■ Input material ■
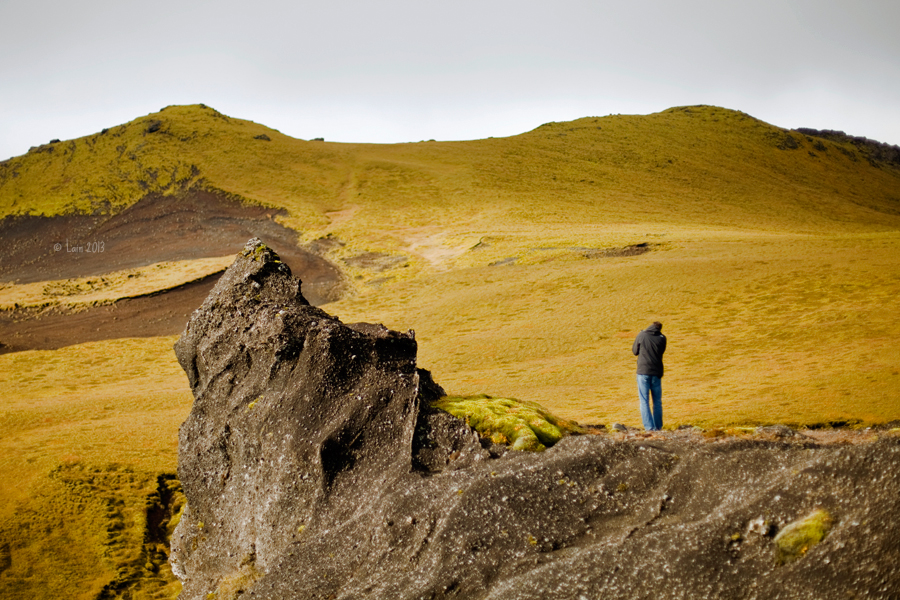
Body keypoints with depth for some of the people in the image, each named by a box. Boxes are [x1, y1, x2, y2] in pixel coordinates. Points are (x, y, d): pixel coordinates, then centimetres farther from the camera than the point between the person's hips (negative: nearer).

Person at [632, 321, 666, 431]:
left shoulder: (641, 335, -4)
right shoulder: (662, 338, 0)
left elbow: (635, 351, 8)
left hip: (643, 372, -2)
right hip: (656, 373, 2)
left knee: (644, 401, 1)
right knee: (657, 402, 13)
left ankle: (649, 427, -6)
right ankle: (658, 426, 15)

* * *

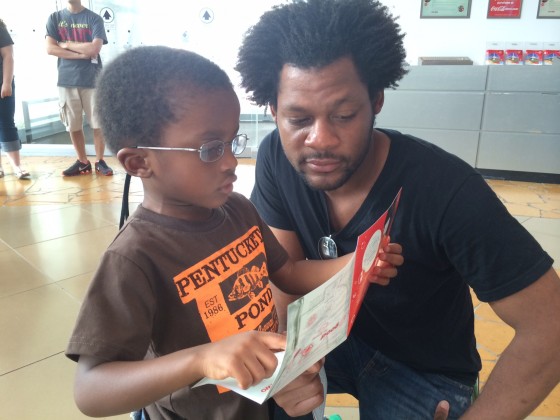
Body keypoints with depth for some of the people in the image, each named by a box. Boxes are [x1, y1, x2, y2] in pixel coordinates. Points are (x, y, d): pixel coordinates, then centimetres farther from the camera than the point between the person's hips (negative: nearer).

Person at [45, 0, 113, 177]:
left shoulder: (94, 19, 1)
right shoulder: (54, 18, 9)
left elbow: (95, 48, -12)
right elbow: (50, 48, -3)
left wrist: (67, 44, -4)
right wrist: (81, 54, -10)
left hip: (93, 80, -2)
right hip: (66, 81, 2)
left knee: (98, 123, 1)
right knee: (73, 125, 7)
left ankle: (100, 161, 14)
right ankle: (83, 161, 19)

* * *

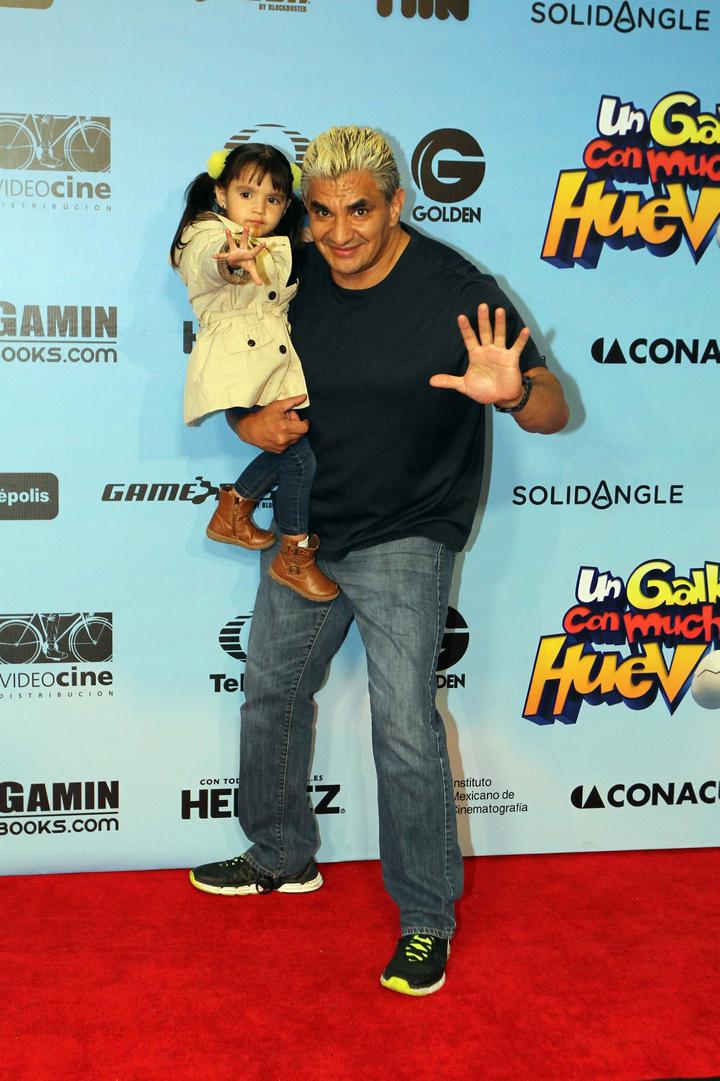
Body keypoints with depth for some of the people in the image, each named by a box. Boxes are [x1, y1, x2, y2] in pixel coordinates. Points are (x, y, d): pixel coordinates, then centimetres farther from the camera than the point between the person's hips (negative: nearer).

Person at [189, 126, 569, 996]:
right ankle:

■ What the task requires ■
Output the lines that begin at the one containing "left elbow: (95, 48, -12)" and end after the one containing "left ankle: (100, 161, 14)" as a JSON list of strings, one string per line, with blank lines omitted.

■ Result of this task ■
[
  "left elbow: (95, 48, -12)",
  "right elbow: (50, 48, -3)",
  "left wrist: (67, 44, -4)",
  "right wrist: (81, 54, -10)",
  "left hip: (93, 80, -2)",
  "right hip: (66, 81, 2)",
  "left knee: (98, 123, 1)",
  "right knee: (73, 125, 7)",
  "left ankle: (100, 161, 14)"
]